** Opening SELECTED TEXT block **
Winners of SPIE-sponsored prizes at ISEF in Los Angeles came from around the world.

The first-place award, including a $2,500 prize, went to Ann Stasia Makosinski of Saint Michaels University School in Victoria, Canada, for "The Hollow Flashlights: Head and Hand."

Second-place and $1,500 went to Hadaia Azad Ezzulddin of the Nilufer Girls Secondary School in Erbil, Iraq, for "Infrared against Piracy."

Third-place and $1,000 went to Valerie Ding of Catlin Gabel School in Portland, Oregon, USA, for "Novel Automated Next-Generation Multijunction Quantum Dot Solar Panel Designs Using Monte Carlo-Based Modeling."

Three Honorable Mention awards were presented, to:

Yue Yao, High School Affiliated to Shanghai Jiao Tong University, JiaDing Campus, Shanghai, China, for "A New Optical Computing Method with Combination of Colored Lights Realizing Balanced Ternary Computation"

Christopher Shen, Texas Academy of Mathematics and Science, Denton, Texas, USA, for "Principles of Electrowetting on Liquid Prism Beam-Steering Module"

Achal James Fernando-Peiris, Mount Vernon High School, Mount Vernon, Ohio, USA, for "Fabricating an Artificial Nose using Mesoporous Photonic Crystals."

Volunteer judges for SPIE awards were John Tamkin, Imaging Insights;Virendra Mahajan, Aerospace Corp.; Tom Walker, Synopsys; Shouhua Huang, Jet Propulsion Lab; and Pramod Butte, Cedars-Sinai Medical Center.

Among other recent science events supported by SPIE:
Whitman-Hanson Regional High School (Massachusetts, USA) participated in a family science fun night where our advanced-placement students give lab demonstrations for grades kindergarten through 5.

Imperial College students presented an "Optics in Action" exhibition at the Big Bang London (UK) 2013 Science and Engineering Fair for ages 9 through 19, using interactive experiments to demonstrate basic optical principles.

The OSA and SPIE Student Chapter at University of California, Irvine, USA, along with partners Optics Institute of Southern California and the Optical Society of Southern California, demonstrated optical principles for hundreds of visitors at their booth on EXPO Day during the San Diego (California) Festival of Science & Engineering.
** Closing SELECTED TEXT block **
▶ **CHECK YOUR UNDERSTANDING**:
A. Name every volunteer judge for the SPIE awards listed in the article on SPIE prizes at ISEF, along with the organization given for each.
B. Translate this sentence from the article on SPIE prizes at ISEF into Spanish: "Second-place and $1,500 went to Hadaia Azad Ezzulddin of the Nilufer Girls Secondary School in Erbil, Iraq, for "Infrared against Piracy.""
The material that follows has no connection to the article on SPIE prizes at ISEF.
** Opening GIVEN ENTRIES block **
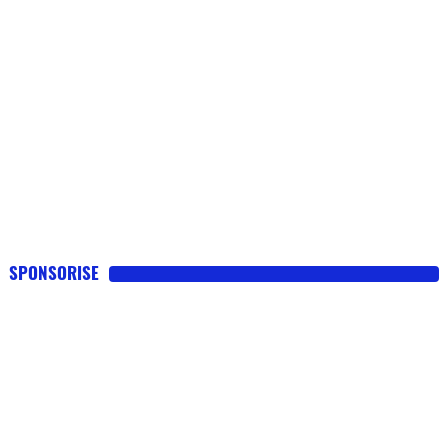
SPONSORISE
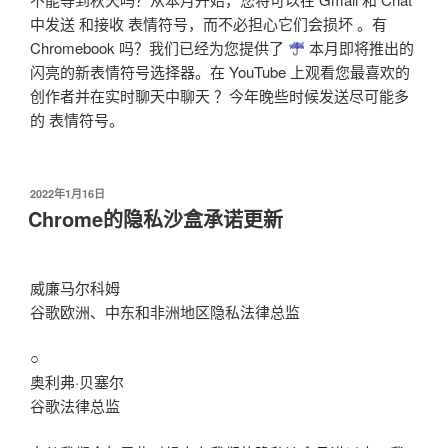
中发送 和接收 表情符号，而不必担心它们会损坏 。有
Chromebook 吗？我们已经为您提供了
本月即将推出的
闪亮的新表情符号选择器。在 YouTube 上观看您最喜欢的
创作者并在实时聊天中聊天 ？今年晚些时候发送尽可能多
的 表情符号。
发
2022年1月16日
布
Chrome的隐私沙盒承诺更新
于
威廉马尔科姆
谷歌欧洲、中东和非洲地区隐私法律总监
○
奥利弗·贝塞尔
谷歌法律总监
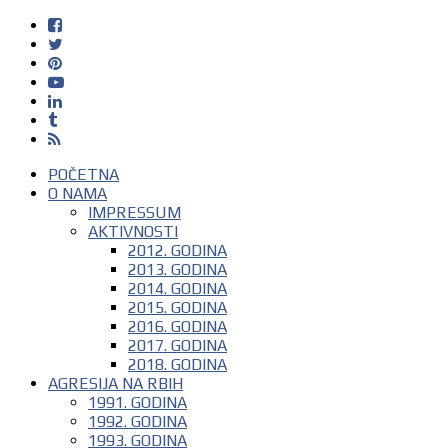
POČETNA
O NAMA
IMPRESSUM
AKTIVNOSTI
2012. GODINA
2013. GODINA
2014. GODINA
2015. GODINA
2016. GODINA
2017. GODINA
2018. GODINA
AGRESIJA NA RBIH
1991. GODINA
1992. GODINA
1993. GODINA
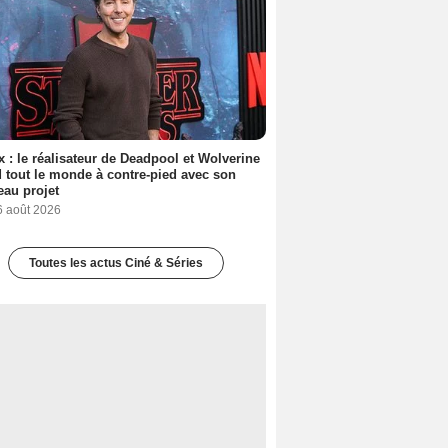
ix : le réalisateur de Deadpool et Wolverine
 tout le monde à contre-pied avec son
au projet
6 août 2026
Toutes les actus Ciné & Séries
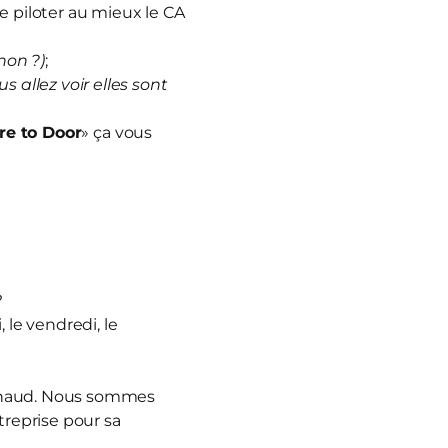
e piloter au mieux le CA
non ?)
;
us allez voir elles sont
re to Door
» ça vous
?
 le vendredi, le
nnaud. Nous sommes
treprise pour sa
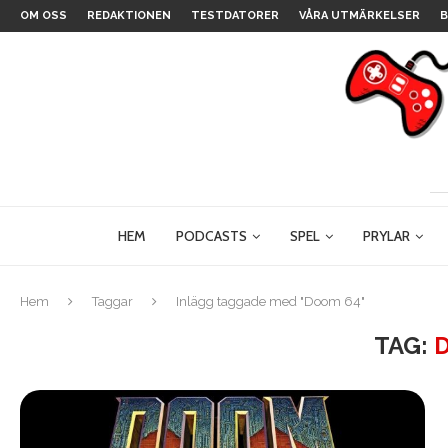
OM OSS
REDAKTIONEN
TESTDATORER
VÅRA UTMÄRKELSER
B
HEM
PODCASTS
SPEL
PRYLAR
Hem
Taggar
Inlägg taggade med "Doom 64"
TAG:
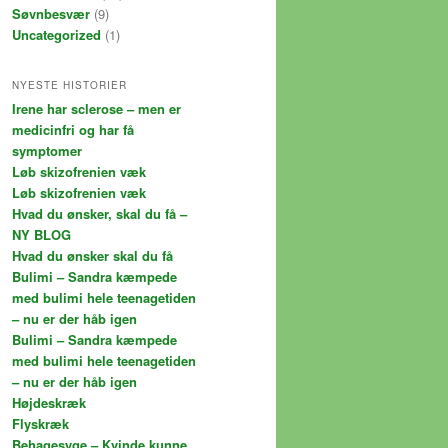
Søvnbesvær
(9)
Uncategorized
(1)
NYESTE HISTORIER
Irene har sclerose – men er
medicinfri og har få
symptomer
Løb skizofrenien væk
Løb skizofrenien væk
Hvad du ønsker, skal du få –
NY BLOG
Hvad du ønsker skal du få
Bulimi – Sandra kæmpede
med bulimi hele teenagetiden
– nu er der håb igen
Bulimi – Sandra kæmpede
med bulimi hele teenagetiden
– nu er der håb igen
Højdeskræk
Flyskræk
Behagesyge – Kvinde kunne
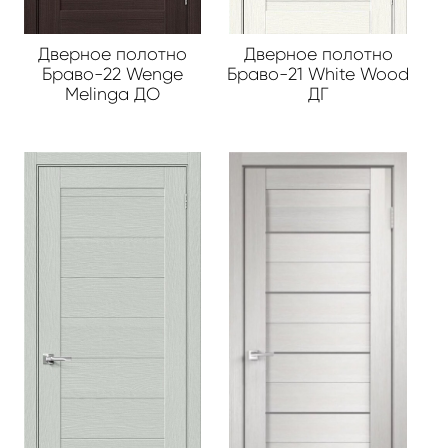
Дверное полотно
Дверное полотно
Браво-22 Wenge
Браво-21 White Wood
Melinga ДО
ДГ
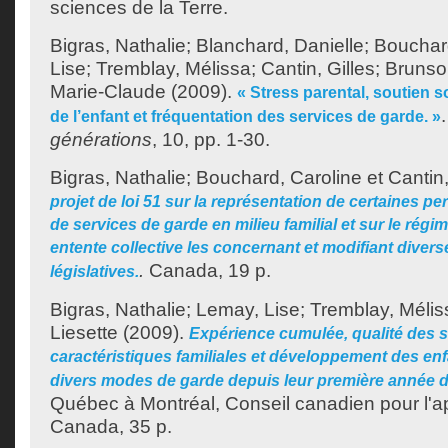
sciences de la Terre.
Bigras, Nathalie
;
Blanchard, Danielle
;
Bouchard
Lise
;
Tremblay, Mélissa
;
Cantin, Gilles
;
Brunson
Marie-Claude
(2009).
« Stress parental, soutien 
de l’enfant et fréquentation des services de garde. »
générations
, 10, pp. 1-30.
Bigras, Nathalie
;
Bouchard, Caroline
et
Cantin,
projet de loi 51 sur la représentation de certaines 
de services de garde en milieu familial et sur le rég
entente collective les concernant et modifiant divers
.
Canada, 19 p.
législatives.
Bigras, Nathalie
;
Lemay, Lise
;
Tremblay, Mélis
Liesette
(2009).
Expérience cumulée, qualité des s
caractéristiques familiales et développement des enf
divers modes de garde depuis leur première année d
Québec à Montréal, Conseil canadien pour l'a
Canada, 35 p.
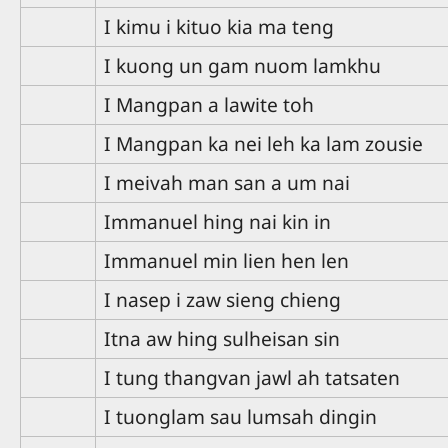
I kimu i kituo kia ma teng
I kuong un gam nuom lamkhu
I Mangpan a lawite toh
I Mangpan ka nei leh ka lam zousie
I meivah man san a um nai
Immanuel hing nai kin in
Immanuel min lien hen len
I nasep i zaw sieng chieng
Itna aw hing sulheisan sin
I tung thangvan jawl ah tatsaten
I tuonglam sau lumsah dingin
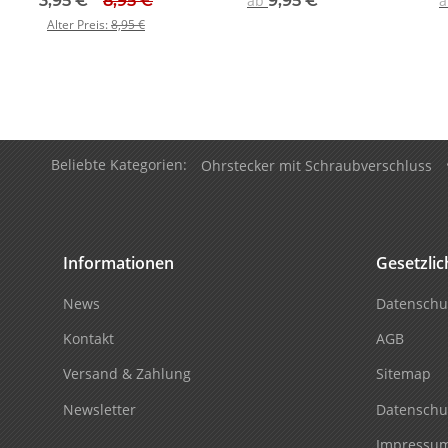
3,95 €
*
8,95 €
ab
9,95 €
*
Alter Preis:
8,95 €
Beliebte Kategorien:
Ohrstecker mit Schraubverschluss
Informationen
Gesetzli
News
Datenschu
Kontakt
AGB
Versand & Zahlung
Sitemap
Newsletter
Datenschu
Impressu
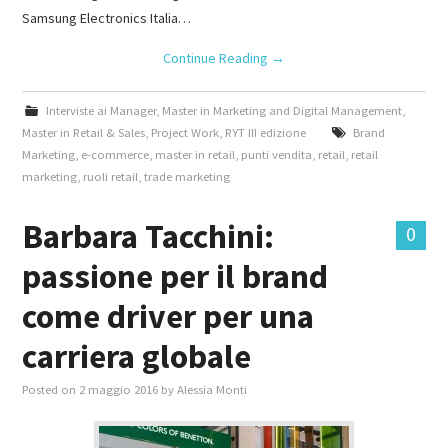
Samsung Electronics Italia…
Continue Reading
→
Interviste ai Manager
,
Master in Marketing and Digital Management
,
Master in Retail & Sales
,
Project Work
,
RYT III edizione
Brand
Marketing
,
e-commerce
,
master in retail
,
punti vendita
,
retail
,
retail
marketing
,
ruoli retail
,
trade marketing
Barbara Tacchini:
0
passione per il brand
come driver per una
carriera globale
Posted on
2 maggio 2016
by
Alessia Monti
** Closing GIVEN ENTRIES block **
▶ **SOLUTIONS TO THE TASKS**:
A.
- John Tamkin, Imaging Insights
- Virendra Mahajan, Aerospace Corp.
- Tom Walker, Synopsys
- Shouhua Huang, Jet Propulsion Lab
- Pramod Butte, Cedars-Sinai Medical Center

B. El segundo lugar y 1500 dólares fueron para Hadaia Azad Ezzulddin, de la Nilufer Girls Secondary School de Erbil, Irak, por «Infrared against Piracy».